-- Task requirements --
Excluding pictures, what does the listing below contain from the line with "right hip: (444, 583)" up to and including the line with "right eye: (403, 37)", word for word?

-- Excerpted data --
■ ■ ■ ■

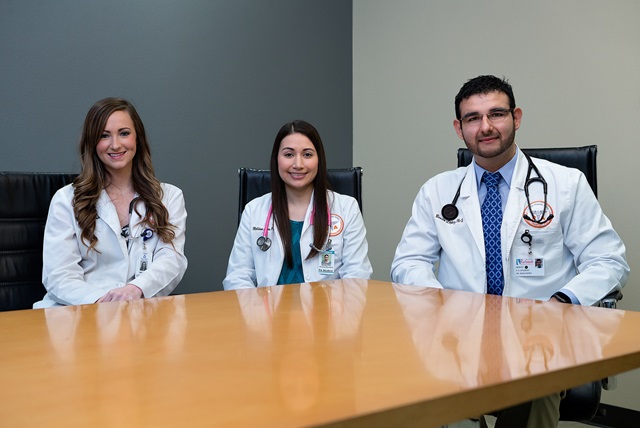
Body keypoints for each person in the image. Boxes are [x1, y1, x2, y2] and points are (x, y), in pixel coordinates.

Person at [391, 75, 629, 427]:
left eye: (496, 114)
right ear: (459, 128)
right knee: (408, 379)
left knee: (535, 383)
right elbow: (409, 262)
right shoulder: (436, 191)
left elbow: (608, 260)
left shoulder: (565, 185)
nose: (485, 127)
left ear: (516, 118)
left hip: (540, 336)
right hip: (460, 334)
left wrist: (563, 302)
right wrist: (442, 304)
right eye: (473, 118)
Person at [35, 98, 188, 308]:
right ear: (92, 143)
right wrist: (104, 303)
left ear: (138, 138)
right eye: (104, 136)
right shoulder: (66, 200)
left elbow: (171, 260)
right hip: (79, 310)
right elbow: (59, 275)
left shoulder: (169, 197)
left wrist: (135, 289)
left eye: (124, 133)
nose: (115, 144)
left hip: (140, 309)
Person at [223, 120, 372, 290]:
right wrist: (257, 315)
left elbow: (357, 276)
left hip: (329, 313)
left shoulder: (347, 208)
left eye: (307, 154)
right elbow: (237, 276)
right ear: (276, 159)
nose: (298, 164)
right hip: (265, 314)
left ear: (319, 160)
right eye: (289, 155)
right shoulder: (253, 210)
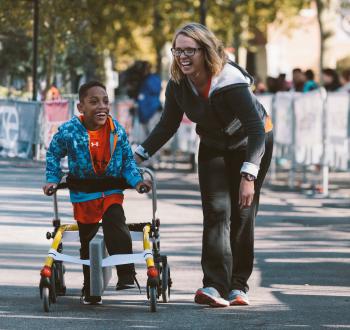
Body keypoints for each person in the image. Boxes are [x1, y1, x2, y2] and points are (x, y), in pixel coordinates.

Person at [134, 23, 273, 307]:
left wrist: (249, 174)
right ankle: (213, 286)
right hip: (213, 144)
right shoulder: (177, 83)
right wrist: (136, 155)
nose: (182, 56)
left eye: (189, 50)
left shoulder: (229, 79)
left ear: (205, 50)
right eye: (178, 50)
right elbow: (167, 125)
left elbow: (256, 128)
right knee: (215, 212)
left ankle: (238, 286)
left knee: (242, 214)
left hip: (251, 143)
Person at [43, 81, 151, 305]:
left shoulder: (116, 130)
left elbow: (128, 163)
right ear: (81, 107)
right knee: (88, 242)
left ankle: (126, 274)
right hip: (84, 193)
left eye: (105, 101)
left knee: (115, 221)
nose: (102, 106)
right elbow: (53, 153)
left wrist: (138, 182)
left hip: (111, 189)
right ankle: (90, 288)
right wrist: (52, 179)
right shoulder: (69, 131)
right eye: (94, 102)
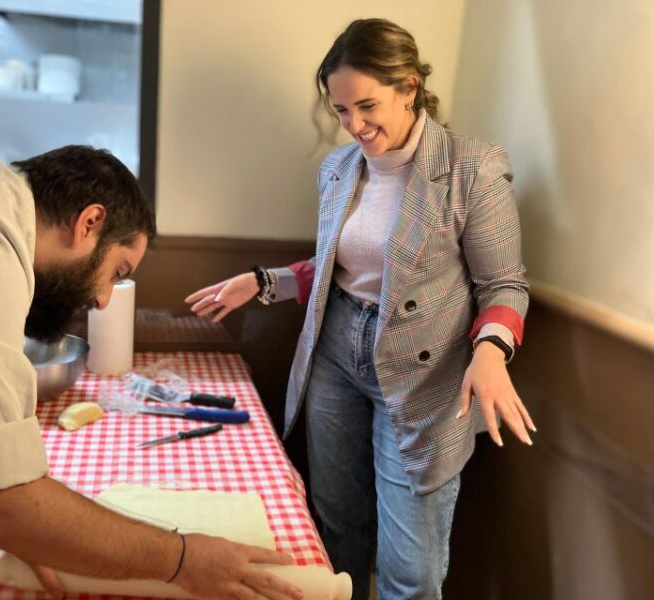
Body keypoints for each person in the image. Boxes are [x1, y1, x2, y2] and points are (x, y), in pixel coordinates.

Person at [0, 144, 303, 600]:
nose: (105, 300)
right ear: (89, 223)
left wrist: (40, 529)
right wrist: (183, 559)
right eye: (117, 271)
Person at [186, 18, 535, 600]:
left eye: (366, 105)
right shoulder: (338, 169)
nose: (353, 125)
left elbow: (505, 285)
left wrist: (493, 352)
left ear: (410, 88)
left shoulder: (472, 168)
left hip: (426, 376)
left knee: (411, 569)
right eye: (340, 110)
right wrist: (263, 281)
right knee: (338, 528)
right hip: (336, 356)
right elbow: (337, 270)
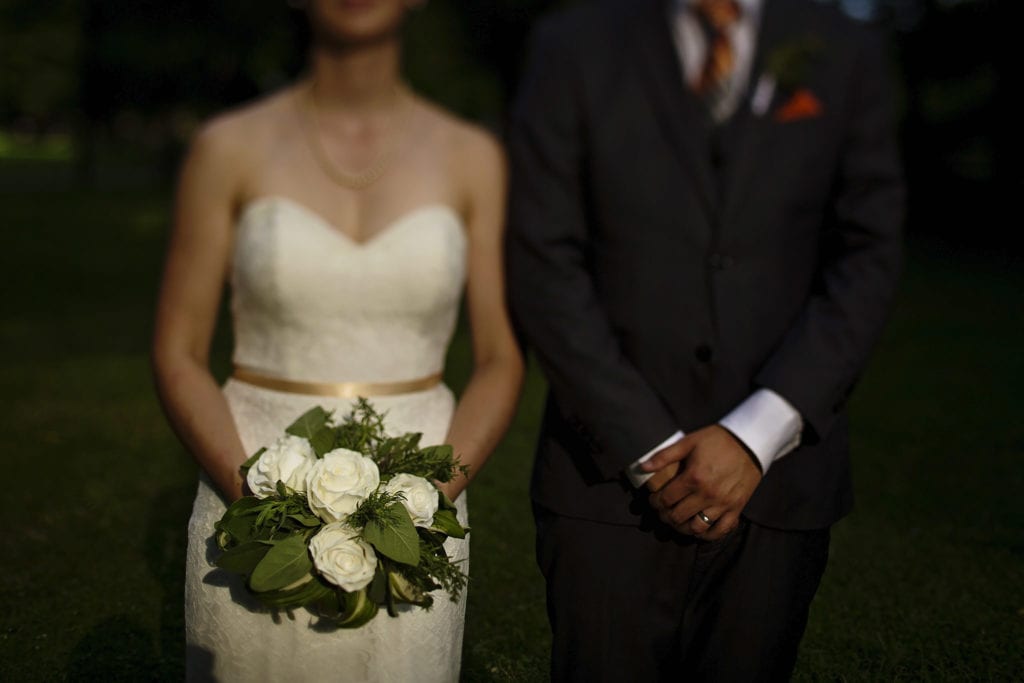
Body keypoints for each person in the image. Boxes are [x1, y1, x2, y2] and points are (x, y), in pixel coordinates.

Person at [506, 0, 903, 680]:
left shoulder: (845, 48)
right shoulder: (573, 44)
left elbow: (868, 254)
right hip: (603, 481)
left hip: (780, 486)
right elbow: (541, 256)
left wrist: (757, 433)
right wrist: (648, 447)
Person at [151, 1, 523, 680]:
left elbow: (499, 358)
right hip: (251, 479)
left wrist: (425, 506)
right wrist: (256, 503)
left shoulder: (472, 157)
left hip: (420, 502)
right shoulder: (227, 147)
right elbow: (178, 348)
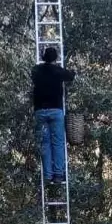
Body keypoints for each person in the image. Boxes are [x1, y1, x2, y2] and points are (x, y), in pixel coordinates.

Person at [31, 46, 75, 183]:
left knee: (45, 143)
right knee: (57, 143)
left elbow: (33, 75)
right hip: (55, 111)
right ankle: (58, 175)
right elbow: (71, 76)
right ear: (55, 58)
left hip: (40, 112)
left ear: (43, 57)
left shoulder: (36, 70)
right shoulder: (58, 71)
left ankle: (48, 175)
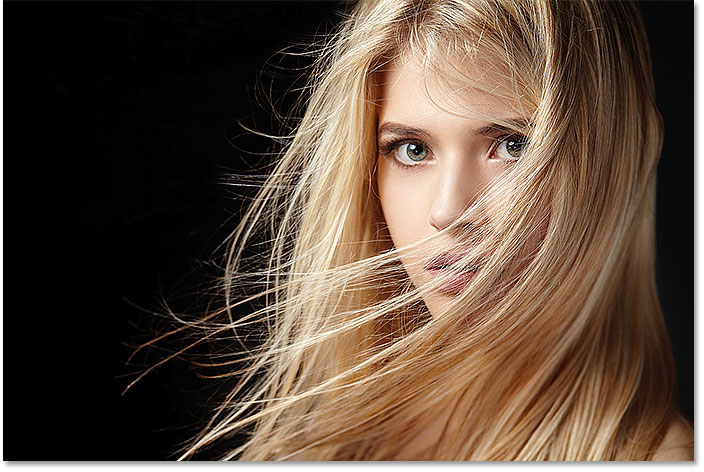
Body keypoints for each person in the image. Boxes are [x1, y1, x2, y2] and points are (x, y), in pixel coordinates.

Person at [167, 0, 693, 461]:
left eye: (513, 145)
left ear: (614, 158)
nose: (447, 211)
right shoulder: (335, 428)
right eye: (412, 150)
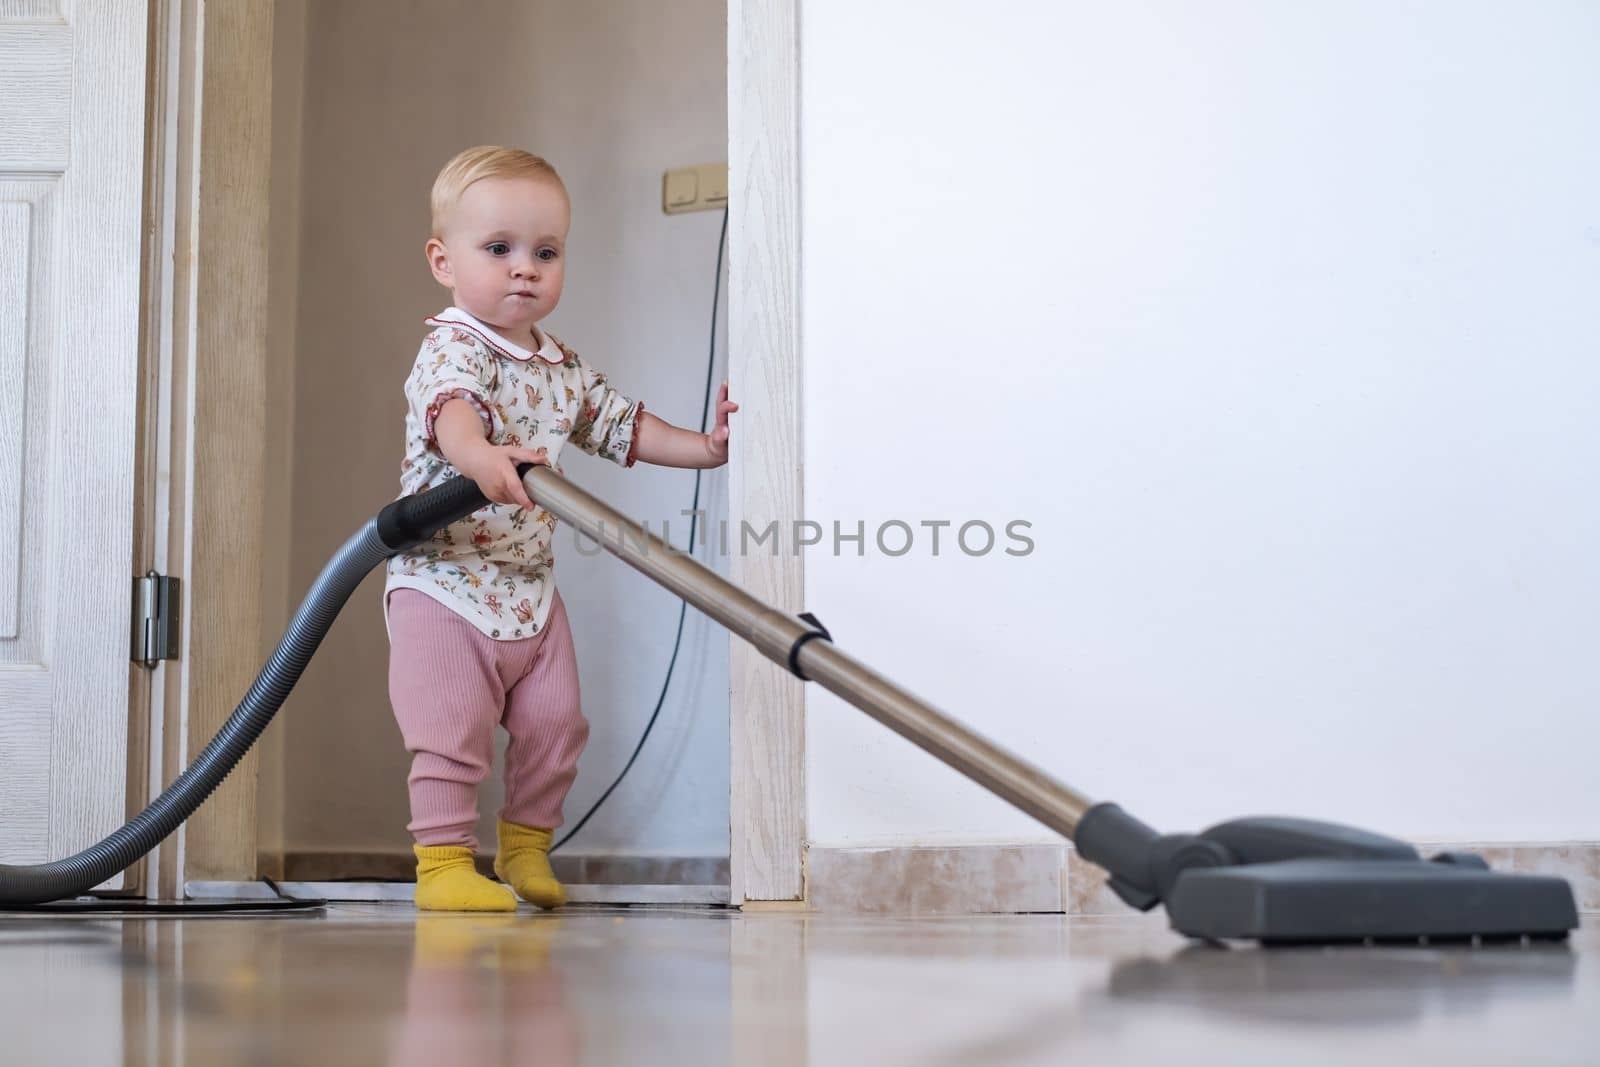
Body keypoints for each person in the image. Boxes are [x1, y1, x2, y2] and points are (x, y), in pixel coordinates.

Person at [384, 146, 737, 911]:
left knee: (556, 724)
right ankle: (443, 863)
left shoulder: (561, 365)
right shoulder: (453, 343)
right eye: (499, 249)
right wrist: (482, 459)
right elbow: (452, 418)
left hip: (530, 591)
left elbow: (624, 427)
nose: (525, 269)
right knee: (451, 727)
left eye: (545, 252)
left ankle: (524, 850)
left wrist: (705, 449)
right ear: (444, 260)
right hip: (444, 583)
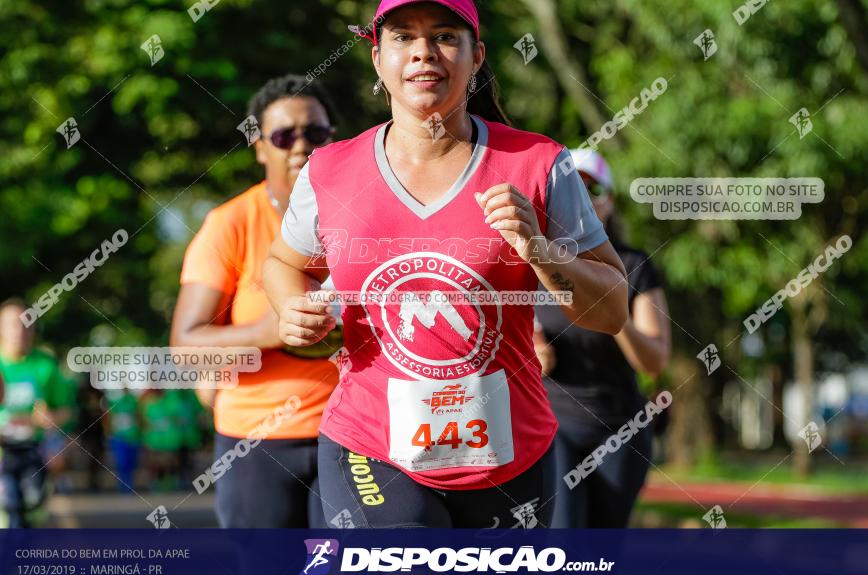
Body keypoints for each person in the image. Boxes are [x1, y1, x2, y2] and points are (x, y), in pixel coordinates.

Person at [263, 0, 628, 529]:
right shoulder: (330, 170)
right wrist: (289, 308)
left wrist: (540, 251)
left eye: (444, 37)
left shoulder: (539, 164)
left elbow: (612, 311)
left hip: (510, 455)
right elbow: (281, 262)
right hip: (373, 443)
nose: (423, 53)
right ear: (377, 58)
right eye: (403, 37)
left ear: (477, 56)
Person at [171, 74, 340, 527]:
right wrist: (267, 331)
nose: (301, 146)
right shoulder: (230, 225)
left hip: (350, 436)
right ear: (261, 147)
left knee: (350, 573)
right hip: (256, 439)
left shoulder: (364, 218)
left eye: (316, 133)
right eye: (284, 136)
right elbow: (185, 346)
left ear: (333, 140)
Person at [533, 149, 672, 528]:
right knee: (561, 544)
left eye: (593, 190)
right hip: (554, 426)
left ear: (609, 201)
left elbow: (655, 361)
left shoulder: (634, 266)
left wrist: (612, 312)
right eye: (572, 189)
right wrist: (532, 348)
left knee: (601, 556)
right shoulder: (534, 262)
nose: (582, 200)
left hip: (621, 428)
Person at [0, 298, 73, 527]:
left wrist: (51, 421)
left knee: (33, 508)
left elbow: (67, 412)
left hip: (35, 451)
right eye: (12, 324)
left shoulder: (46, 366)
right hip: (3, 452)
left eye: (25, 323)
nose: (18, 331)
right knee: (9, 506)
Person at [105, 387, 141, 492]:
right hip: (120, 437)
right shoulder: (116, 403)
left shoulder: (133, 402)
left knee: (130, 462)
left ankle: (129, 483)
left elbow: (138, 417)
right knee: (122, 462)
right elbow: (110, 418)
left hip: (132, 436)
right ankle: (123, 484)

■ ■ ■ ■

-- Final answer --
right hip: (444, 583)
Body keypoints for each person in the image. Boxes are [x1, y1, x2, y2] and points are (x, y), in pixel coordinates.

Person at [263, 0, 628, 529]:
right shoulder: (330, 170)
right wrist: (289, 308)
left wrist: (540, 251)
left eye: (444, 37)
left shoulder: (539, 164)
left elbow: (612, 311)
left hip: (510, 455)
right elbow: (281, 262)
right hip: (373, 443)
nose: (423, 53)
right ear: (377, 58)
right eye: (403, 37)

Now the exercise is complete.